> **EXERCISE INSTRUCTIONS**: Copy the text of these records word for word, leaving out the pictures.

> **EXTRACTED DATA**:
════

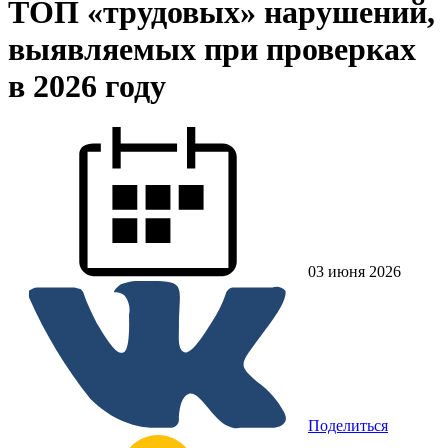
ТОП «трудовых» нарушений,
выявляемых при проверках
в 2026 году
03 июня 2026
Поделиться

════

> **TASK RESULT**:
ТОП «трудовых» нарушений,
выявляемых при проверках
в 2026 году
03 июня 2026
Поделиться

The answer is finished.